In 1988, as world coffee prices began to sharply decline, a Dutch NGO, Solidaridad, created the first European fair trade certification initiative. Similar labeling initiatives grew up independently across Europe within a few years. In 1997, these organizations created Fairtrade Labelling Organizations International (FLO), an umbrella organization which sets the fair trade certification standards and supports, inspects, and certifies disadvantaged farmers. In 1999, FLO affiliates, TransFair USA and TransFair Canada opened in North America.

According to FTF, fair trade in North America began in 1946 with Edna Ruth Byler. As a Mennonite volunteer, Edna visited a sewing class in Puerto Rico and discovered local women’s talent for creating beautiful lace, despite extreme poverty. Edna carried the lace back to the US, selling the items to women. She then returned to Puerto Rico with the money earned, giving back to local Puerto Rican women. Edna’s work grew into Ten Thousand Villages, which opened its first fair trade store in 1958 and is now the largest fair trade retailer in North America.

World Fair Trade Day 2002 marked the first World Fair Trade Day (which will be May 10 2008 this year) in an effort to celebrate local artisans, heighten consumer awareness and strengthen partnerships among fair trader artisans/farmers and interested citizens around the globe.

Why Fair Trade?
Everyone’s consumer spending choices directly affect people’s lives around the world.

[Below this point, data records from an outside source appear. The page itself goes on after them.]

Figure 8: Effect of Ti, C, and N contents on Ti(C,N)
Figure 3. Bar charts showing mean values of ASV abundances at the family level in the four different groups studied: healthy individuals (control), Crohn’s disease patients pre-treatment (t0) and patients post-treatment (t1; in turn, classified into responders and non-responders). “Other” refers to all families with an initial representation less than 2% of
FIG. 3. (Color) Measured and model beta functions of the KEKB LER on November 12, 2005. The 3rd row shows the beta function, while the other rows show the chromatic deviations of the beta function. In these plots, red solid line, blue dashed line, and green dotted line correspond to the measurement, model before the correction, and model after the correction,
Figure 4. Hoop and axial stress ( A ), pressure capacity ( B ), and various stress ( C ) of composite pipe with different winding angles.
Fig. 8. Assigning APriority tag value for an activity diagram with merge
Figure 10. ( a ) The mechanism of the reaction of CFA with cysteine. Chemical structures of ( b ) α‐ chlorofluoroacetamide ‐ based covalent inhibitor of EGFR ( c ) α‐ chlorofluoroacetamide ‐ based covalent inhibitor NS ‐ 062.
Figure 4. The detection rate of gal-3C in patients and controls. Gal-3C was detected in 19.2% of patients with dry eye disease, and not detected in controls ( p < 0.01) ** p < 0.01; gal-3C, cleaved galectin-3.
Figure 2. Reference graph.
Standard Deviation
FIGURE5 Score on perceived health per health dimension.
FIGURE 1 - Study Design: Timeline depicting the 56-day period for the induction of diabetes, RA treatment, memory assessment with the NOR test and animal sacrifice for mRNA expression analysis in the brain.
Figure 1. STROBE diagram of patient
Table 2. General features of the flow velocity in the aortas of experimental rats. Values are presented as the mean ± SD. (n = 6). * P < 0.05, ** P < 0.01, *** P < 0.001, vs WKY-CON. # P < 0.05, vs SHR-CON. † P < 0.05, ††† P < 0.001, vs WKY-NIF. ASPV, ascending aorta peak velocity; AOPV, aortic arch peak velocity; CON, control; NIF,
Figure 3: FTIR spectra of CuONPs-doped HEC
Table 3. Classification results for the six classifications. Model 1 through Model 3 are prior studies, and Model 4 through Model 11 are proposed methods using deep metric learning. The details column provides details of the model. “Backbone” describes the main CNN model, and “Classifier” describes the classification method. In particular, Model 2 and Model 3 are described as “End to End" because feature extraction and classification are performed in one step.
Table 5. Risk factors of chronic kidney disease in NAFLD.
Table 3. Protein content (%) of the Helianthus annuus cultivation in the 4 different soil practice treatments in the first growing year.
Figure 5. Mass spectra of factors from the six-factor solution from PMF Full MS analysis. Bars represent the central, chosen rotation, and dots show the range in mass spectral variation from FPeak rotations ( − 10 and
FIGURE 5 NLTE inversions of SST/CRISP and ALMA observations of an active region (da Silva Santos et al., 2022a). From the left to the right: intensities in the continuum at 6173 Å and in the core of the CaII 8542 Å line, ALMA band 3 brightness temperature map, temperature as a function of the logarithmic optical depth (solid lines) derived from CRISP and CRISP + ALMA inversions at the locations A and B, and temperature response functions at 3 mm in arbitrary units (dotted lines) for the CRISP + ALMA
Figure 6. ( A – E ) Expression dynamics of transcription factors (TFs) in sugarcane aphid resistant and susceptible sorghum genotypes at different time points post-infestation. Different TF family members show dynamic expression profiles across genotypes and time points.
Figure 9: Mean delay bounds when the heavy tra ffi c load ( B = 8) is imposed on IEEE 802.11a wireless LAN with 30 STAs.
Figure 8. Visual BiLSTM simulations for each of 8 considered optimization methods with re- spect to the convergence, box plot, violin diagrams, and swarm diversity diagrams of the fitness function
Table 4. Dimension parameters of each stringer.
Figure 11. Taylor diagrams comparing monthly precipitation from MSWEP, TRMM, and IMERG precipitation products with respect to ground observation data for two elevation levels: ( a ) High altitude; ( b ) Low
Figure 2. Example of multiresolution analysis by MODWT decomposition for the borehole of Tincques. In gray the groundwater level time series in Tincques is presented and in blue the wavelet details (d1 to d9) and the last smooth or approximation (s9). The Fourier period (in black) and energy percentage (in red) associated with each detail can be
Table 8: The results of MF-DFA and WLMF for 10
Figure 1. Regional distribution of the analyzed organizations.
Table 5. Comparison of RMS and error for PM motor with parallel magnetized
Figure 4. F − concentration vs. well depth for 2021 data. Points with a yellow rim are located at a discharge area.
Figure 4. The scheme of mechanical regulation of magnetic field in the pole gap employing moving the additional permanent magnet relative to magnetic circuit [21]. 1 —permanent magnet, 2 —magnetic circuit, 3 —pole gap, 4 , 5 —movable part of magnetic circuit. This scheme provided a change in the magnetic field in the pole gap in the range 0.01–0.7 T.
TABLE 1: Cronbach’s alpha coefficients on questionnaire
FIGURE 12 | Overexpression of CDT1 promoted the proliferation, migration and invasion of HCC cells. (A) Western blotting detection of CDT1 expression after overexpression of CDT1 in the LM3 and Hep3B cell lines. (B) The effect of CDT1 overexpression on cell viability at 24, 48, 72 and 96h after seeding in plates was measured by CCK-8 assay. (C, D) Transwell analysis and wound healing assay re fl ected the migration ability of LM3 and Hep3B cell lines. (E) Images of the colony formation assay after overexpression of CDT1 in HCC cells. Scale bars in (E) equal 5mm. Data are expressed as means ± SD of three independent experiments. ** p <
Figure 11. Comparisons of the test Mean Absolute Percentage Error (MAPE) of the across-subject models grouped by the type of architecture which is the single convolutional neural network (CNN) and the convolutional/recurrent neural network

The products we enjoy are often made in conditions that harm workers, communities and the environment. Increasingly consumers are demanding more information on how products are made, both in terms of the ingredients (including toxins, pesticides, and hormones etc), as well as the impact on the environment and human beings. Fair trade, and its certification bodies are an effort to regulate and promote this emerging industry to create more equitable and sustainable commerce worldwide.

Fair Trade Partners
The Fair Trade system benefits over 800,000 farmers organized into cooperatives and unions in 48 countries. Fair Trade has helped farmers provide for their families’ basic needs and invest in community development.